AUFGABE :: Bitte gib aus dem folgenden Text über den Film alles von „Nachdem ich die“ bis hinunter zu „als einen Kommunisten.“ wortgetreu wieder.

Nachdem ich die Besprechung gelesen hatte, sah ich mir den Trailer an – und einen Tag später den Film selbst. Ich kann Hallaschka nur leidenschaftlich widersprechen. Es ist ein grandioser Film, der ganz gewiss tiefe Fragen aufwirft – aber man sollte sie wirklich mutig in aller Tiefe stellen.

Natürlich – es ist leicht, über diesen Vater zu urteilen, der seine sechs Kinder mitten in der Wildnis aufzieht und sie lehrt, in dieser zu überleben, mit hartem Training. Berührend zu sehen, ist, wie die Kinder dies mitmachen, wie sie es einsehen, wie es für sie eine fraglose Tatsache ist, dass dies gut und wichtig – und richtig – ist.

Der Vater ist ein scharfer Kritiker der heutigen Zivilisation, des Kapitalismus, dessen Höhepunkte die Ausbeutung und das Shopping bilden. Sein ältester Sohn empfindet sich selbstbewusst als einen Kommunisten.

Es ist leicht, über diesen Vater zu urteilen, der auf alle Fragen wahrheitsgemäß – und als Atheist rein naturalistisch – antwortet und so schon dem gerade achtjährigen Kind in profanen Worten beantwortet, was Geschlechtsverkehr ist, den Ältesten aber durch die völlige Abschottung der Wildnis dazu bringt, dass dieser bei seiner ersten Begegnung mit einem nicht blutsverwandten Mädchen völlig überfordert ist. Es ist eine fast surreale Szene, als dieser dem Mädchen, nachdem sie sich innig geküsst haben, einen Heiratsantrag macht, ja, fest davon ausgeht, dass sie heiraten werden, weil er völlig überzeugt ist, dass es für sie dieselben unbeschreiblichen Empfindungen waren.

Es ist leicht, zu sagen, diese Kinder wurden völlig weltfremd erzogen, wissen nicht, das Gleichgewicht zu halten, wissen nicht, was Puma und Adidas ist, dürfen keine Cola trinken, sind wie von einem anderen Stern. Es ist leicht, zu urteilen, wenn der Vater am Ende eine seiner Töchter in Lebensgefahr bringt, weil sie beim Versuch, ihren jüngeren Bruder aus dem Haus des Opas zurückzuholen, vom Dach stürzt.

Dogmatisch könnte man sagen: Dieser Vater unterliegt extrem der Versuchung, der auch die Essener erlagen, nur am materalistischen Pol. Völlige Abschottung von der Welt...

Aber diese Sicht wäre zu einfach – bei weitem.

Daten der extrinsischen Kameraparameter
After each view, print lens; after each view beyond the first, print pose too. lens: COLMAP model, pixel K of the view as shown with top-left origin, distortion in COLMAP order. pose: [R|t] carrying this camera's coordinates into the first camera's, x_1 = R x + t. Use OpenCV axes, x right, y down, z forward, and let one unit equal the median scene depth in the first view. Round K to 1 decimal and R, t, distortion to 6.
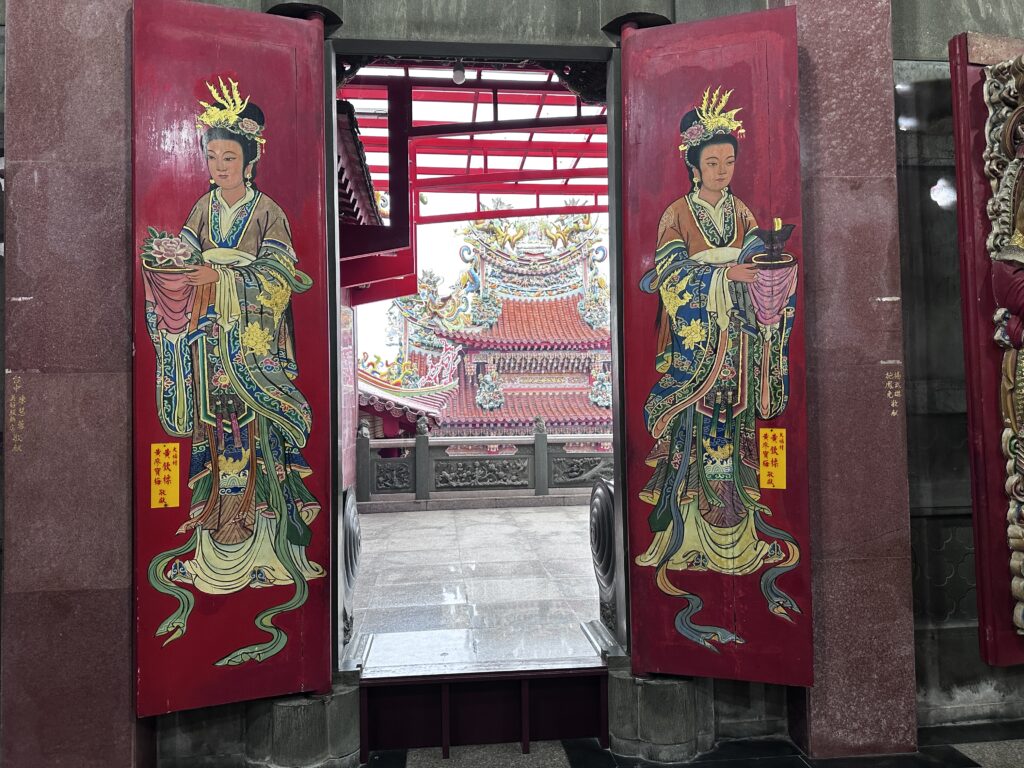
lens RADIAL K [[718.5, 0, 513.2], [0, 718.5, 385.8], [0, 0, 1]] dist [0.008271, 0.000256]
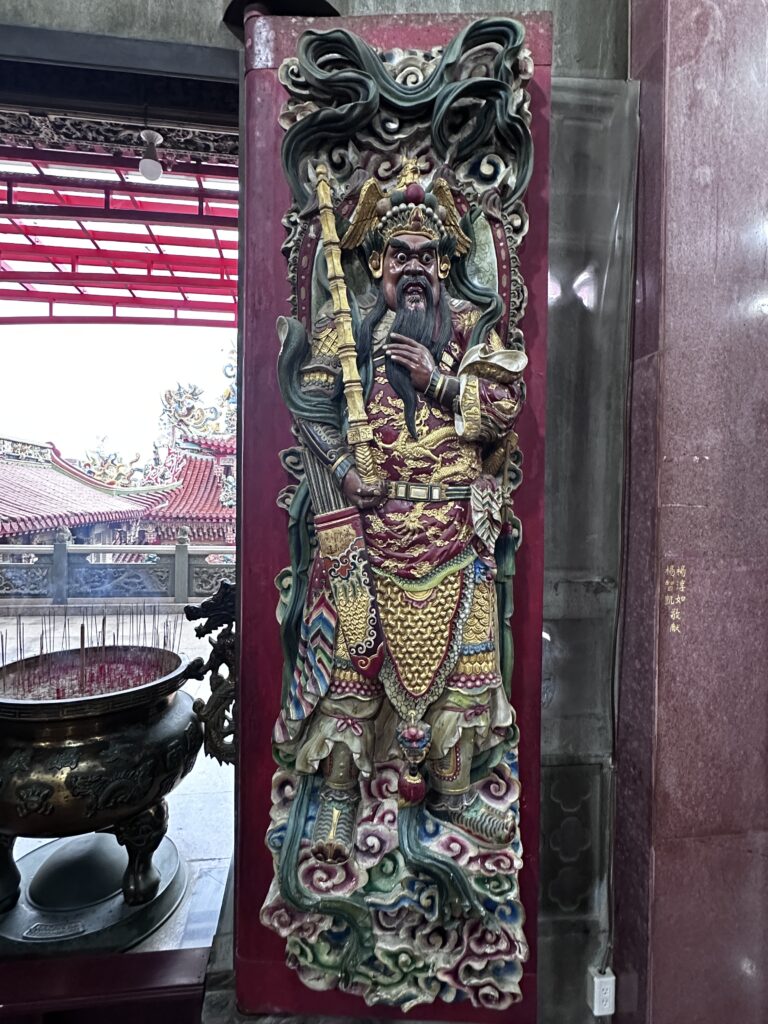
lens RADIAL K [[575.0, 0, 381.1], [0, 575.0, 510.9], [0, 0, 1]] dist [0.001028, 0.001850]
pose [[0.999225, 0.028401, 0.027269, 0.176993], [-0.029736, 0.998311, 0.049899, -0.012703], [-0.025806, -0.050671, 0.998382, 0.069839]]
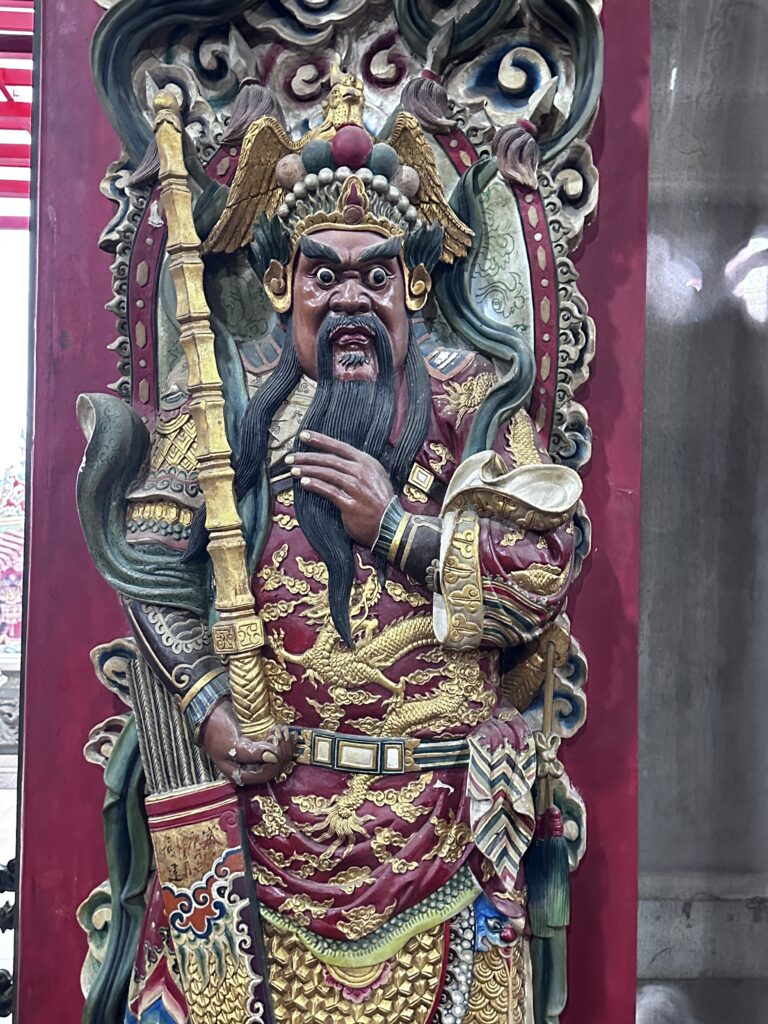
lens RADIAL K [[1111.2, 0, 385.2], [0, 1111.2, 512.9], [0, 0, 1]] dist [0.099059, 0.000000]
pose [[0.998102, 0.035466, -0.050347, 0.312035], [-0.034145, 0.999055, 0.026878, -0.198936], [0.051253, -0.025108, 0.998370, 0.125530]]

ERGEBNIS ::
Nachdem ich die Besprechung gelesen hatte, sah ich mir den Trailer an – und einen Tag später den Film selbst. Ich kann Hallaschka nur leidenschaftlich widersprechen. Es ist ein grandioser Film, der ganz gewiss tiefe Fragen aufwirft – aber man sollte sie wirklich mutig in aller Tiefe stellen.

Natürlich – es ist leicht, über diesen Vater zu urteilen, der seine sechs Kinder mitten in der Wildnis aufzieht und sie lehrt, in dieser zu überleben, mit hartem Training. Berührend zu sehen, ist, wie die Kinder dies mitmachen, wie sie es einsehen, wie es für sie eine fraglose Tatsache ist, dass dies gut und wichtig – und richtig – ist.

Der Vater ist ein scharfer Kritiker der heutigen Zivilisation, des Kapitalismus, dessen Höhepunkte die Ausbeutung und das Shopping bilden. Sein ältester Sohn empfindet sich selbstbewusst als einen Kommunisten.